“Brave investigations and solid editorial”
were the key to success for Glasgow’s Evening Times, which picked up the top award at the Newspaper Society’s Circulation, Editorial and Promotion Awards.
Speaking at the awards, editor Donald Martin said that while putting the paper together had been hard work in what he said was one of the most competitive markets in the country, he and his team had had “a lot of fun”.
The judges named the Evening Times as best regional paper, describing it as “a strong paper from front cover to back”.
The Times ran several high-profile campaigns in the past year and one, “Crime on Your Street”, used the Freedom of Information Act to reveal where 137,000 crimes took place in Glasgow in 2005-06.

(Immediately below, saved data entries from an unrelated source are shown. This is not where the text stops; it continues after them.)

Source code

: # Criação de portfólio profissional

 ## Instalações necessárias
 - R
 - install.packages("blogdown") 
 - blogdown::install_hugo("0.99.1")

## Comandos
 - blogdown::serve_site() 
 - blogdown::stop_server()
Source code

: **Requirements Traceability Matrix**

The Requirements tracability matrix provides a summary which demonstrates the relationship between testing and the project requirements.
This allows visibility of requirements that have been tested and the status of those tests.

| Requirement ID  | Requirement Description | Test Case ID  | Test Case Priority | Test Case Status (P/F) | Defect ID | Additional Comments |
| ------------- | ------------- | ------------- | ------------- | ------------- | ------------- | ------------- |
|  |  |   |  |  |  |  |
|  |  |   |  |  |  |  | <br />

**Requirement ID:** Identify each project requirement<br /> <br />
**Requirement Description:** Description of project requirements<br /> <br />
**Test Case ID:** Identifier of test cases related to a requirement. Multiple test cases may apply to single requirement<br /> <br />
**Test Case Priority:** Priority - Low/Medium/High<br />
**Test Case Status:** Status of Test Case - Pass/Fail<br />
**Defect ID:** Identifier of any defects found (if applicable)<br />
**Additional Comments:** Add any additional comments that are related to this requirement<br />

“Glasgow Gangs”, a campaign led by former chief reporter Chris Leask, now at the Evening Times’s sister paper the Glasgow Herald, revealed that there were 110 gangs in the city with more than 2,000 members and the authorities were urged to take action.
Martin said: “This is a fine tribute to our team’s professionalism and hard work.
It’s particularly rewarding since we are operating in the most competitive newspaper market outside London.”
The Press in York won campaign of the year for “Change It”. The campaign saw a change in the law to allow child kidnappers to be placed on the Sex Offenders’ Register.
Other winners on the night included Brighton’s Argus, which was nominated in six categories and picked up the new scoop of the year award as well as the award for cest reader acquisition and retention campaign, and the Hull Daily Mail and Southern Daily Echo, which were jointly named as innovative newspaper of the year.
Two reporters from the Derby Evening Telegraph, David Walsh and Catherine Oakes, took home journalist of the year and young journalist of the year respectively.